§ **Исходный текст**
Этот эпизод предваряет критику Соловьевым Данилевского, развернувшуюся уже после смерти Николая Яковлевича, когда, как известно, через два года после его смерти Соловьев пишет статью, где называет книгу «Россия и Европа» «специальным Кораном всех мерзавцев и глупцов, хотящих погубить Россию и уготовить путь, грядущий антихристу» [4, с. 167]. Как мне кажется, этот эпизод спора о догматическом развитии в Церкви, о католичестве, православии и христианском единстве, идеалы которого проповедовал Соловьев в течение 1880-х гг., в какой-то степени может служить предуведомлением, предисловием грядущей критики Соловьева, которую он высказывает в отношении Николая Яковлевича уже в «Национальном вопросе».

Говоря об этом споре, нельзя не сказать о той площадке, на которой он шел, а именно - на страницах журнала генерала А.А. Киреева, который изначально, так же, как и многие представители славянофильства, симпатизировал Соловьеву, помогал ему организовывать площадки для его выступлений, в частности, выступления Соловьева с «Чтениями о Богочеловечестве». Впоследствии Киреев включается в спор против Соловьева в связи с его так называемыми симпатиями к католичеству. Данилевский и Соловьев впервые встречаются в качестве полемистов именно на базе «Известий Санкт-Петербургского славянского благотворительного общества», главным редактором которых и был Киреев.

Если говорить о политике этого журнала, то первый его выпуск выходит в начале 1883 г., когда Соловьев пишет «Великий спор и христианскую политику», где он находится еще в начале своего теократического пути. Киреев указывает, что девизом издания будет являться знаменитая триада С.С. Уварова «Православие, самодержавие, народность». Киреев концентрируется именно на православии, он говорит, что «христианская вера, и притом, в ее восточно-православной форме есть тот идеал, который наиболее дорог русскому народу, который для него выше всего на свете. Он обуславливает и поныне всю нравственную жизнь русского народа, всю его многострадальную тысячелетнюю историю». И, соответственно, «не доведенный до абсурда авторитет римского первого священника, то есть его непогрешимость, поглотившего совет католического мира, ни протестантская атомизация церкви, перенесшая церковный авторитет в душу каждого отдельного человека, и тем самым унич-

тожившая и само понятие об этом авторитете, не удовлетворяют, да и не могут удовлетворить русского православного человека в его жажде обрести это подлинное основание своей государственности, своей народности, которая находится в православной вере». Здесь также Киреевым высказывается мысль, что «русский народ - это не только народ России, но в том числе это некий народ панславистов, славянское объединение всех славянских народов» [18, с. 6-7].

§ **Задание A**
Определите, соответствуют ли исходному тексту утверждения (i), (ii) и (iii). На каждое ответьте «да» или «нет» и приведите дословно решающие слова текста.
(i) Главным редактором «Известий Санкт-Петербургского славянского благотворительного общества» был Киреев.
(ii) Первый выпуск журнала вышел в начале 1885 г.
(iii) Статью, где книга «Россия и Европа» названа Кораном, Соловьев написал через пять лет после смерти Данилевского.
§ **Задание B**
Выведите дословно фрагмент исходного текста: всё от слов «тожившая и само» вниз до слов «[18, с. 6-7].».

§ **Исходные данные**

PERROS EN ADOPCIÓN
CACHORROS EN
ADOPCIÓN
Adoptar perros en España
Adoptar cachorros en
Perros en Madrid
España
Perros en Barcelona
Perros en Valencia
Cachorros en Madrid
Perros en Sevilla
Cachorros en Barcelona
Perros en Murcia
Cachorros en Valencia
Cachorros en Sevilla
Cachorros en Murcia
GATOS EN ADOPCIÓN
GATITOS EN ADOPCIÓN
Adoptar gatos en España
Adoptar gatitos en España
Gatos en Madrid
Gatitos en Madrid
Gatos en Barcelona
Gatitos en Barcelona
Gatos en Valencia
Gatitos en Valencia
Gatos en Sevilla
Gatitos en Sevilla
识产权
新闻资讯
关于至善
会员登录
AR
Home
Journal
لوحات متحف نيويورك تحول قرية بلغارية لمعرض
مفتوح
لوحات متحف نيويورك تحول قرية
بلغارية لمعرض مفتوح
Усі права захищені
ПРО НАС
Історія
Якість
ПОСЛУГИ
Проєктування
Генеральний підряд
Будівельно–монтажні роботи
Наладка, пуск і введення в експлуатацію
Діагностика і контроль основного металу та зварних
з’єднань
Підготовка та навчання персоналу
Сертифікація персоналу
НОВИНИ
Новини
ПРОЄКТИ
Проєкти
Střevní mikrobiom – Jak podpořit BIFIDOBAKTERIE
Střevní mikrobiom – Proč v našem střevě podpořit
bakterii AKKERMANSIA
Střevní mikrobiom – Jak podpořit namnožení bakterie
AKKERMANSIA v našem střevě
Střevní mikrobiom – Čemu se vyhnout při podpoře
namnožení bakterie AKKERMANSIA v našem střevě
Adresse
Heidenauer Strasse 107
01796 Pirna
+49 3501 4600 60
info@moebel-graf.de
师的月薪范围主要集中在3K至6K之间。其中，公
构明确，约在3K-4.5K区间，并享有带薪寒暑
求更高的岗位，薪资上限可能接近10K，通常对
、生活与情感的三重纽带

§ **Ответ A**
(i) Да: «главным редактором которых и был Киреев».
(ii) Нет: «первый его выпуск выходит в начале 1883 г.».
(iii) Нет: «через два года после его смерти Соловьев пишет статью».

§ **Ответ B**
тожившая и само понятие об этом авторитете, не удовлетворяют, да и не могут удовлетворить русского православного человека в его жажде обрести это подлинное основание своей государственности, своей народности, которая находится в православной вере». Здесь также Киреевым высказывается мысль, что «русский народ - это не только народ России, но в том числе это некий народ панславистов, славянское объединение всех славянских народов» [18, с. 6-7].